A long pause to let the gases escape up the shaft, and then John, with a few men with ropes and lights, went in, for the confined space in the shaft might now be filled with mine fumes, though we hoped that the strong northerly wind blowing into the passage from our end, combined with the draught created by the great fires burning above the trapdoor, would clear out any gas formed by the explosion. And, luckily, so it proved, for almost immediately word came back that it was safe, and the storming party was to advance at once before the enemy could close the way again.
Henga’s men poured into the passage for what Forsyth called “the last fence,” and—all my cautious resolutions thrown to the winds—I followed them with Andros at the head of the supporting column. Ahead of us shouts and cries, clang of blows, dull thud of falling bodies, and crash of stones in the shaft, and then, coming to where Wrexham’s sappers stood by the reopened barricade, we were aware of daylight above us. Stumbling over the fallen débris and the twisted forms among it, we clambered up the steep stairs, shivered and wrecked by the explosion, and climbing through the opening previously blocked by the great iron door—now shattered fragments of still-glowing metal scattered around—came out on the steep cliff-side.
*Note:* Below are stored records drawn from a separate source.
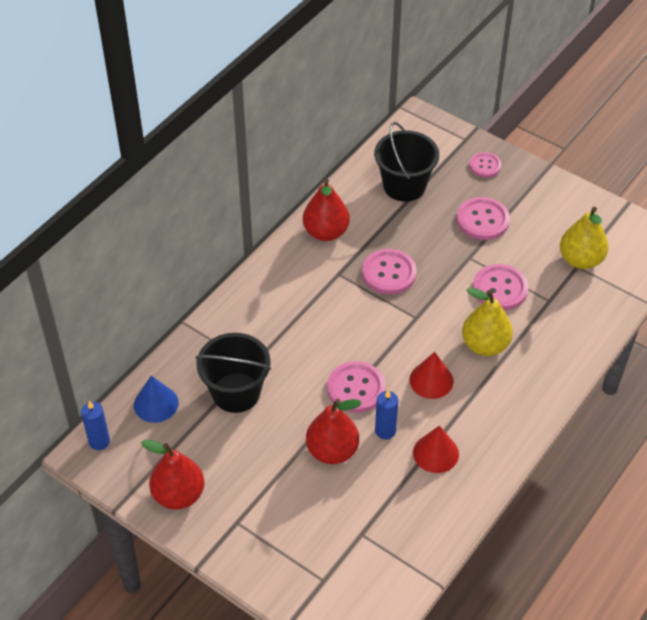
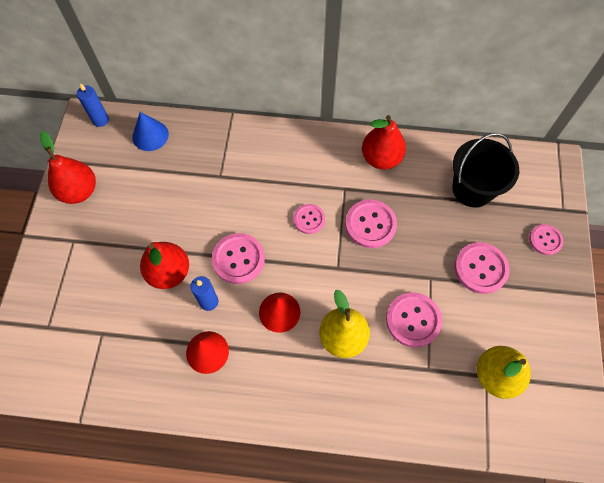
camera: 60 degrees right, 15 degrees up
(236, 392) = (188, 179): black bucket -> none
(351, 315) = (309, 219): none -> pink button

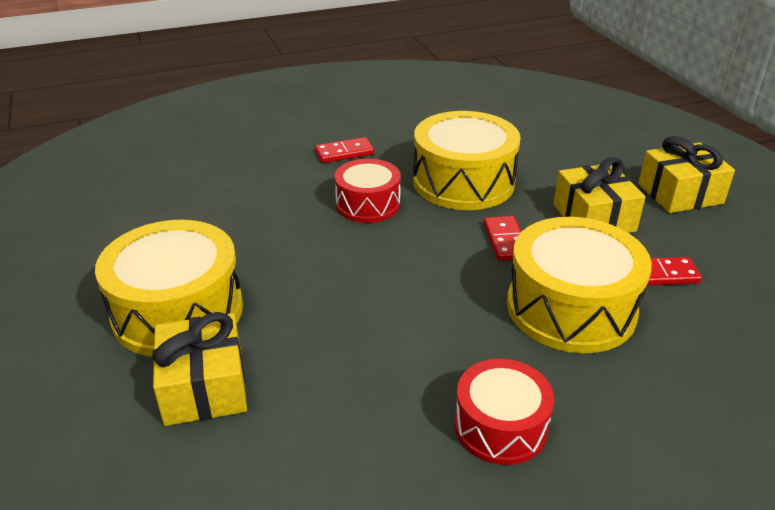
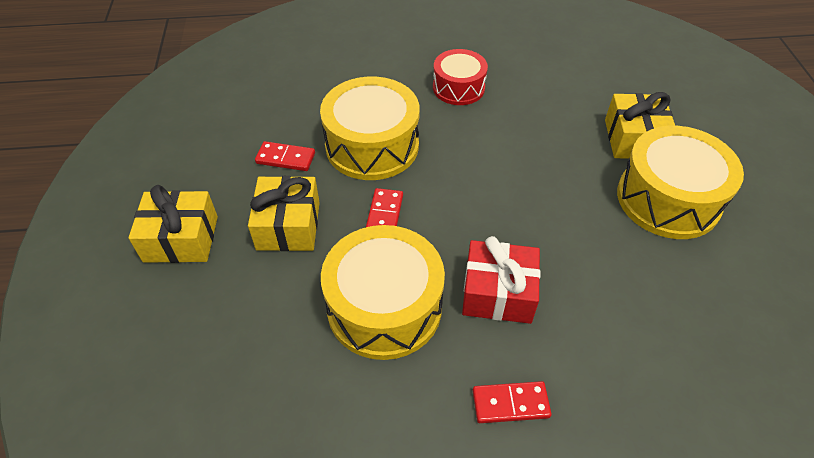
camera: 165 degrees left, 15 degrees up
(368, 204) = (498, 293): red drum -> red gift

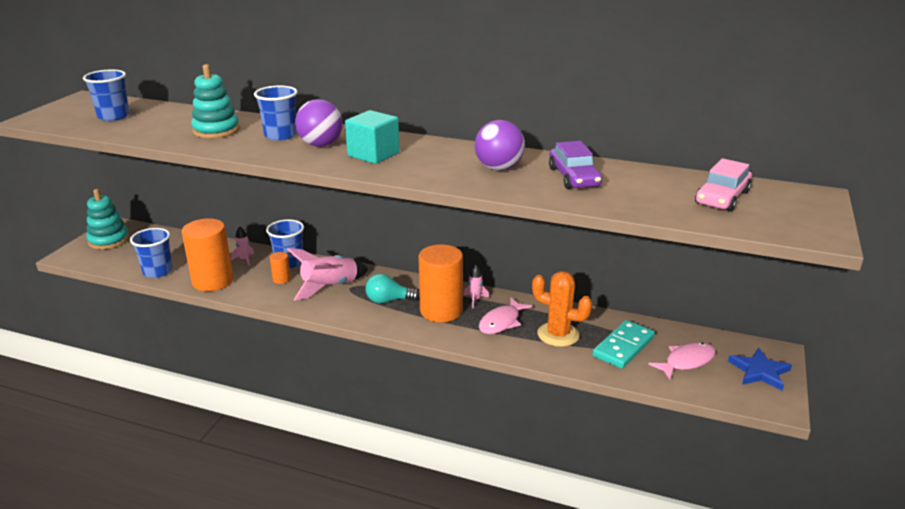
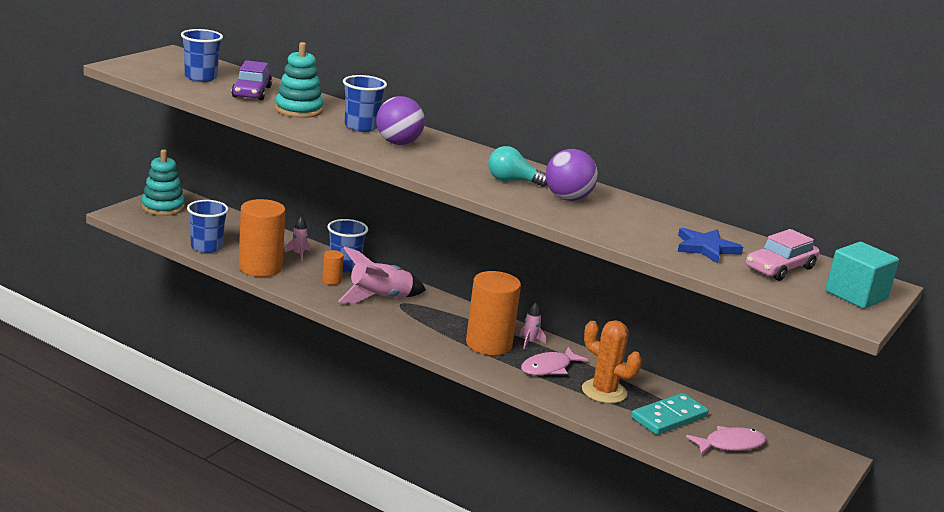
camera: 10 degrees right, 5 degrees down
(373, 154) = (447, 162): turquoise cube -> turquoise cube (856, 295)
(388, 300) = (437, 323): turquoise light bulb -> turquoise light bulb (512, 181)
(573, 177) = (639, 221): purple car -> purple car (251, 92)
(759, 371) = (805, 470): blue star -> blue star (706, 248)

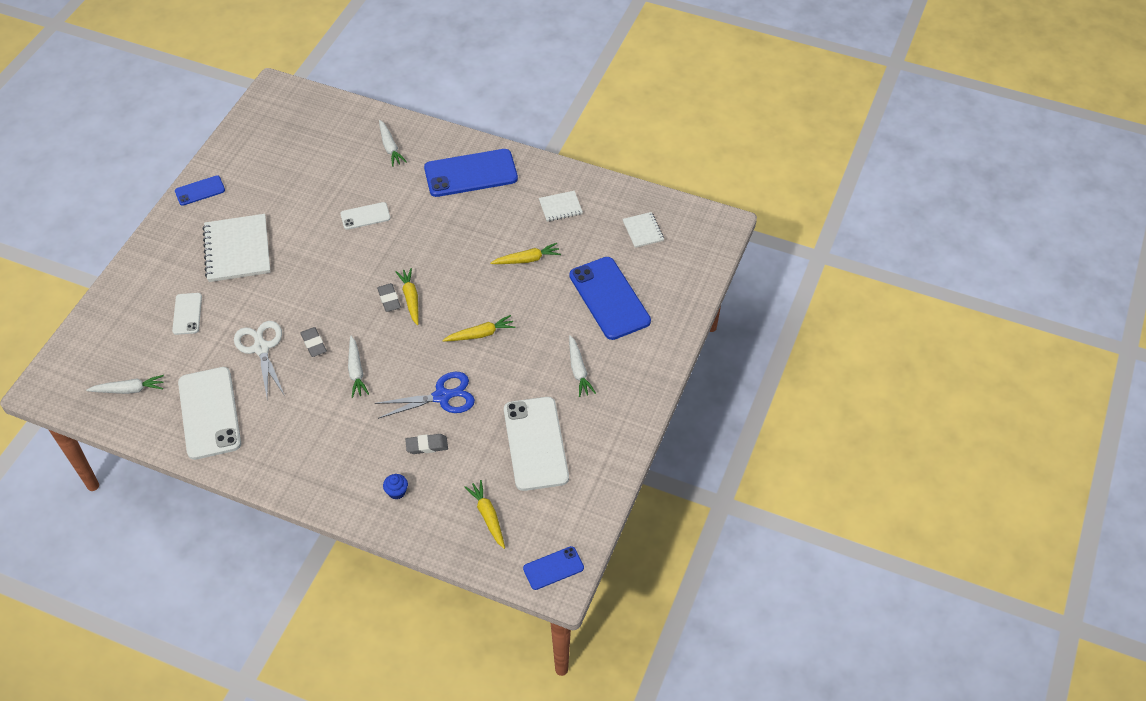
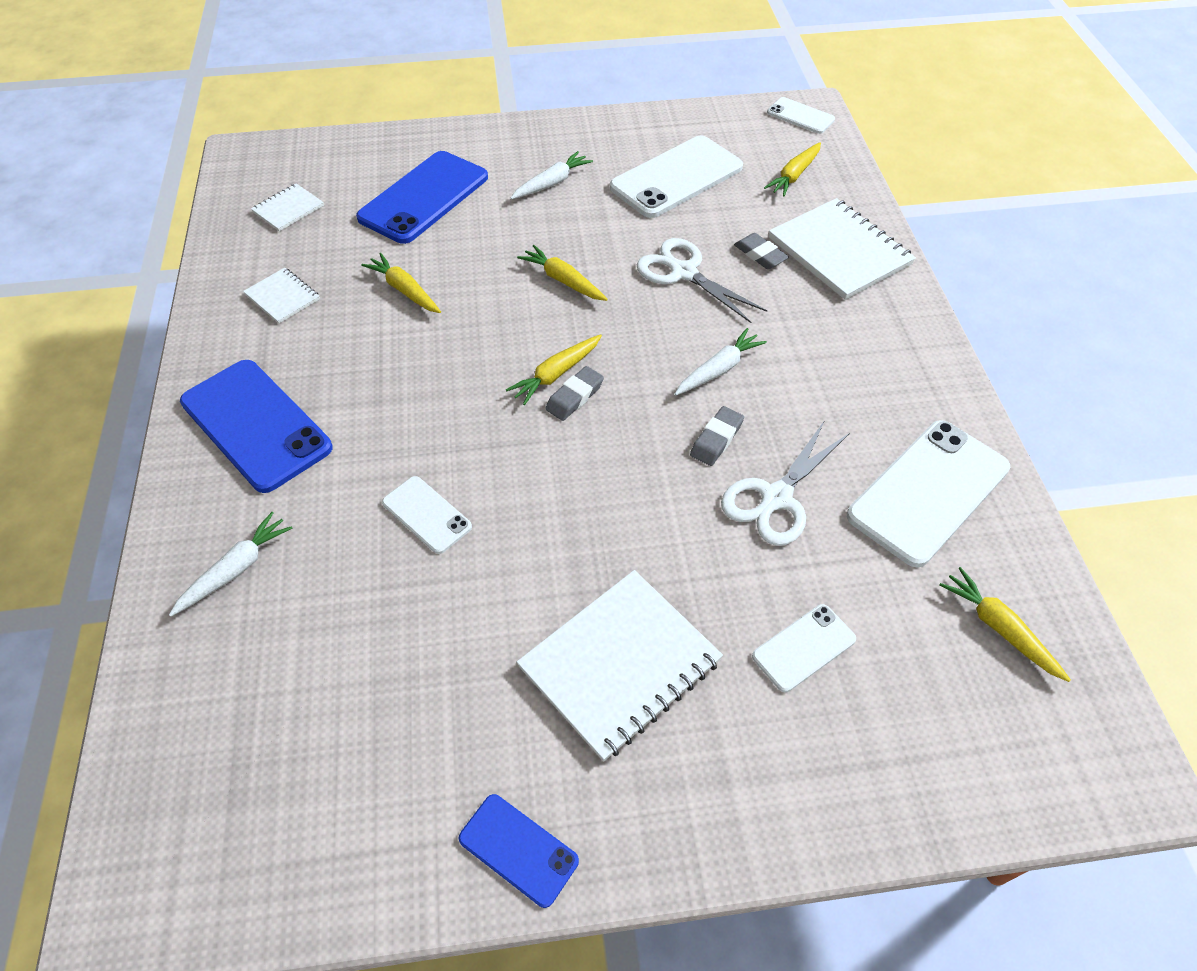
camera: 120 degrees left, 0 degrees up
(129, 390) = (999, 628): white carrot -> yellow carrot
(397, 492) = (839, 251): blue cupcake -> white notebook
(442, 396) = (684, 273): blue scissors -> white scissors
(553, 568) = (800, 116): blue phone -> white phone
In front of us—close-packed—raged a swaying, surging mêlée where Henga’s men sought to drive the Shamans up the steep road to where on the hilltop in an open space showed the low stone buildings of the chief Shaman’s palace and the living-quarters of the citadel.
Ten yards ahead of me in the mêlée that swayed now backward, now forward, in little eddies of struggling men, was John fighting with the short-handled pickaxe he had used to clear the barricade in the passage. His face was grimed like that of a miner from his own Durham pits, but his eyes were alight with lust of battle. I saw the pickhead crash into the forehead of a Shaman knifeman ere a new eddy in the battle hid him again. On either side were Forsyth’s tall figure and Henga’s great shoulders.
The extra weight of Andros’s column, now pouring out of the shaft mouth, settled the scales in our favour, and, step by step, fighting tooth and nail, the enemy were driven backward up the hill, check and sway and surge forward again over the limp forms underfoot. Behind us the town—lit by the westering sun—lay spread out like a map, and on the edge of the drop behind us—clear-cut against the sky—Andros with his standard-bearer signalling down that we had made good the entrance. Then he joined us again as the fight drove relentlessly forward up the steep slope, and with one final rush we surged into the chief Shaman’s palace in a pack of steel. Somehow my game leg got me there, though well behind the leaders: Andros with his dancing plumes; Stephnos with his keen young face and yellow locks looking like some angel of destruction; John, Henga, and Alec, with dripping blade and blood-smeared pick, smashing their way through the now wavering foe.
The last resistance died away as we swept into the low-pillared halls and out again to the back of the palace, where in front of us—hidden by yet one more wall of rock—lay the cleft of the gate and the vultures. But no trace found we of that fiend from the nether pit—the chief Shaman—as we hunted out the fleeing foe from hole and corner, from dark-shadowed room and ghostly hall, with red torch and redder steel. Spear-point and sword and reeking pickhead checked and sank as there was no more living flesh to stay their relentless way, and our grim-faced swordsmen halted to tie up wounds and get breath.
But while we stayed uncertain on the farther exit of the palace, Henga gave a loud cry and leaped forward as a man slipped from cover at a corner to bolt down a flight of stairs beyond into a gloomy passage. Just one word, “Atros,” but that was enough for me, and game leg and all I followed the flying figures, Philos, Stephnos, Payindah, and a dozen men at my heels. We raced down the stairs past screaming women, past darkened rock-cut rooms, and came out at the end upon a little platform giving upon the gorge over the gate of death.
And there we stayed, for on the very verge of the open space above the sheer void, guarded only by a ledge a few inches high, two mail-clad figures, locked together, struggled and fought above the cavernous depths below. They reeled and fell, but as we closed Henga shrieked to us to stand back. The locked figures rose again, neither willing to loose grip, and then crashed to the ground once more; but this time Henga was on top, and his fingers writhed about the Shaman’s throat.
Then, just as he had dealt with Atana, so dealt he with Atros, speaking to him slowly the while, as the man’s face worked and the sweat stood out upon his brow. And there on the sheer cliff, hundreds of feet above the vultures below, Henga exacted the last farthing of his debt. Then rising to his feet, he swung up the limp body and hurled it out into the dim gulf, leaning over to watch it spinning down, arms and legs whirling through the air. Then he turned to us grimly.
“I think such carrion would poison even the vultures. Note you he was not in the fight, but lurking in the palace while better men than he went forth to death. Atana had, at least, courage.”